Transcribe every line of text in the records below without changes, and leave out the pictures.
(EXCERPTED DATA begins)
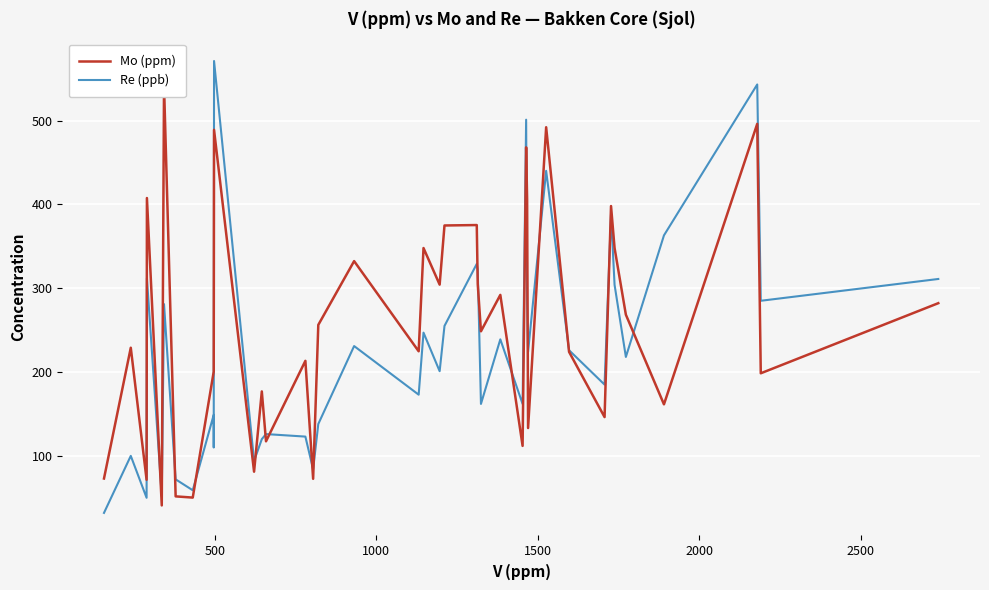

True or false: Re (ppb) has more than 1 interior local peaks.

True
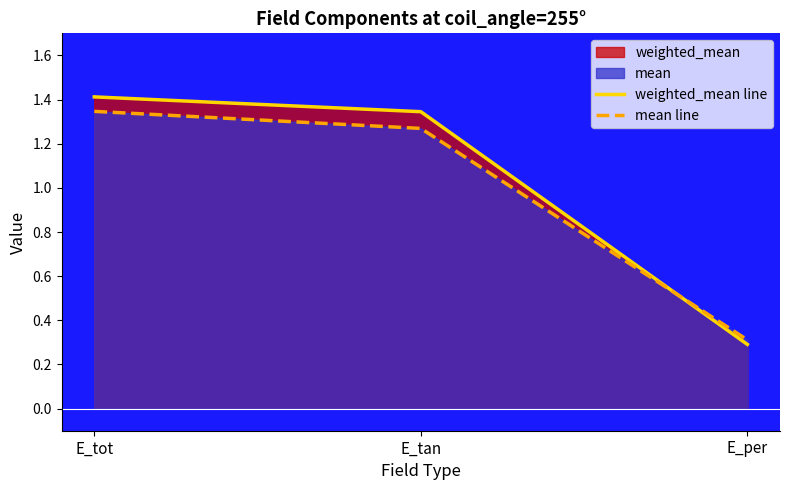

How many lines are shown in the chart?

2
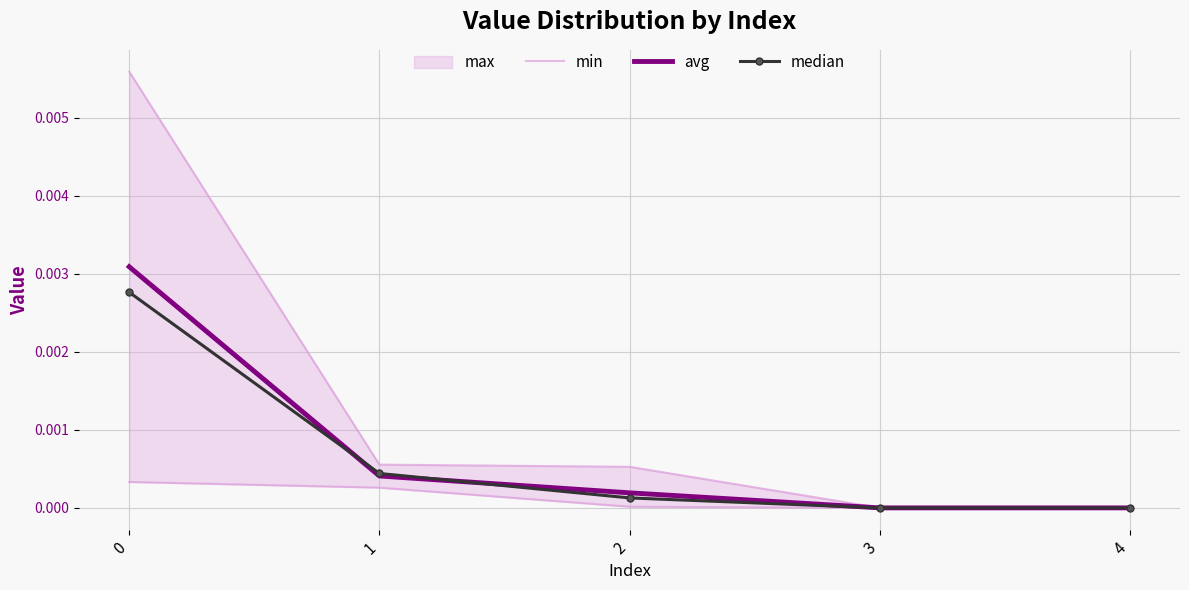

True or false: min has more than 0 interior local peaks.

False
(EXCERPTED DATA ends)
■ **SOLUTION FOR THIS TASK**:
True or false: Re (ppb) has more than 1 interior local peaks.

True

How many lines are shown in the chart?

2

True or false: min has more than 0 interior local peaks.

False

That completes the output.